Can follistatin-344 be used alongside resistance training for better outcomes?▼

Yes — ongoing trials at Johns Hopkins are investigating follistatin-344 plus supervised resistance training twice weekly. The hypothesis is that myostatin inhibition removes the biological brake on muscle growth while mechanical load provides the anabolic stimulus to drive protein synthesis. Preliminary (unpublished) data suggest additive effects, with greater lean mass gains than either intervention alone. However, the trial is still blinded, and definitive results are expected in late 2026.

What happens if you stop taking follistatin-344 after several months?▼

Lean mass gains regress to baseline within 12 weeks of stopping follistatin-344, as demonstrated in the 2023 Duke Phase 2a trial. The short circulating half-life (3–6 hours) means myostatin inhibition ceases within 24–48 hours after the last injection, and endogenous myostatin levels resume their baseline suppression of muscle protein synthesis. This is consistent with the pharmacokinetics of exogenous peptides — the effect requires sustained administration. Gene therapy approaches aim to bypass this by driving continuous endogenous follistatin-344 production.
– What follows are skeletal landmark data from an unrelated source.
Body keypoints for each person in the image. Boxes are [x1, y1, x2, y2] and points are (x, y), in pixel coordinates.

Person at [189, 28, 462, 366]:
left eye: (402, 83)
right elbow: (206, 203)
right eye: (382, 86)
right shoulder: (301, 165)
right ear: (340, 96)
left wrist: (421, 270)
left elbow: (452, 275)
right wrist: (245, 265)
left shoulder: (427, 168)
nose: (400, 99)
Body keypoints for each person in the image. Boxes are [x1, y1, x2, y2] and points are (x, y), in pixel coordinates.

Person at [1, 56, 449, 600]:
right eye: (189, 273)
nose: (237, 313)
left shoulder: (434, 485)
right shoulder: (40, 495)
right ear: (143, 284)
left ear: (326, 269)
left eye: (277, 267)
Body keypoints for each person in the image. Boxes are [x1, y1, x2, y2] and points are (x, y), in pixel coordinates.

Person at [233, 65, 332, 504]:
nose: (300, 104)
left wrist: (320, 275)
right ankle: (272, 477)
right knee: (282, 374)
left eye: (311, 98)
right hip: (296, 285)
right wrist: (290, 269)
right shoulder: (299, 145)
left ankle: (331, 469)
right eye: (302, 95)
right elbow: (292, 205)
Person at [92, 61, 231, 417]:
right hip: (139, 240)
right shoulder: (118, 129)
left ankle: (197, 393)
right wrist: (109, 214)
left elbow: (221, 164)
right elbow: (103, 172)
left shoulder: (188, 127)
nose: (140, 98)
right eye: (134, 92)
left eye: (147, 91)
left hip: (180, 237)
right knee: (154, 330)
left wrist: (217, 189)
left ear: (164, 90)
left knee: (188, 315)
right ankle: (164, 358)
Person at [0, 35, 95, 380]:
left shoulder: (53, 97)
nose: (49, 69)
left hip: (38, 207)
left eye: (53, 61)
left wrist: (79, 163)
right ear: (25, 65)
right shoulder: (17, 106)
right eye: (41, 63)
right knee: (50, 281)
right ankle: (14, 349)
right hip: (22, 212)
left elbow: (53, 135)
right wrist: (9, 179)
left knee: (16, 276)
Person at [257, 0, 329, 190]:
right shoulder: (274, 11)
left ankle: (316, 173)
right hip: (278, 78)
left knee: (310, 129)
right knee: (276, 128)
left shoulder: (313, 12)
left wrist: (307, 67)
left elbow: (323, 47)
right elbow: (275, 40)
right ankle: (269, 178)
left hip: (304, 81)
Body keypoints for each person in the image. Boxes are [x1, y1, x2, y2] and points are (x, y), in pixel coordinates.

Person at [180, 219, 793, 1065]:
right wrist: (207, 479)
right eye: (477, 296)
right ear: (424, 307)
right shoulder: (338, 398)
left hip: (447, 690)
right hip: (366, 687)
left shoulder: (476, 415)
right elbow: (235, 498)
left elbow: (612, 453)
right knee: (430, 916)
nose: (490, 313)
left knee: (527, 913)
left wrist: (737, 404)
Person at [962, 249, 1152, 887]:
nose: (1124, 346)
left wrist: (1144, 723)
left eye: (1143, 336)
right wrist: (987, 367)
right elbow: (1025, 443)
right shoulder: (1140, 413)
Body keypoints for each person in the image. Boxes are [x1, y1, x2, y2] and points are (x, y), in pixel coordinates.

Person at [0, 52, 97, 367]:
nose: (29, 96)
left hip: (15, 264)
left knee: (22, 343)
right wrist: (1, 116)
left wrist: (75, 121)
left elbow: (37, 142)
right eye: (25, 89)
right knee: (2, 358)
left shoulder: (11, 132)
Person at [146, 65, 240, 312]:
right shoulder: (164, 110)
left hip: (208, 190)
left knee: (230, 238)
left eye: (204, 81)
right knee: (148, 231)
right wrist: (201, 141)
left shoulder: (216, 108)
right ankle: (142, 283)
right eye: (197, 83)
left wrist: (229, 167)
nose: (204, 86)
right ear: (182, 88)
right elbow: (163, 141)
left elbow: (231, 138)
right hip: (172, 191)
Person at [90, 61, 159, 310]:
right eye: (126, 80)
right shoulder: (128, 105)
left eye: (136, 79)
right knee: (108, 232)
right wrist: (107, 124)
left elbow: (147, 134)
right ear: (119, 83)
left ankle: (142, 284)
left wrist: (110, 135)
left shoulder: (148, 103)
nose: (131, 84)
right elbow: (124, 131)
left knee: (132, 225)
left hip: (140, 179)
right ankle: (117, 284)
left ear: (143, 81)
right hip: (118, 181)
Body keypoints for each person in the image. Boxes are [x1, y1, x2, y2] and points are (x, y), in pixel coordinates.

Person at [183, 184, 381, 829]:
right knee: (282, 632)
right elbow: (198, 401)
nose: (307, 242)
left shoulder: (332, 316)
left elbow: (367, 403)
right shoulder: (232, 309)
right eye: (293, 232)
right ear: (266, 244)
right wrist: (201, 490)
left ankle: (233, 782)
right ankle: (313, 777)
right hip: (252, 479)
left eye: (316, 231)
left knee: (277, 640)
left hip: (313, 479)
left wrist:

Where can researchers obtain high-purity follistatin-344 for laboratory studies?▼

Research-grade follistatin-344 is available from specialised peptide suppliers that manufacture under controlled conditions with verified amino-acid sequencing. Real Peptides is a U.S.-based supplier offering high-purity, small-batch synthesis of investigational peptides including follistatin-344 for laboratory research use. These compounds are sold explicitly for research purposes and are not intended for human administration outside of registered clinical trials. Purity verification via HPLC and mass spectrometry is standard for research-grade peptides.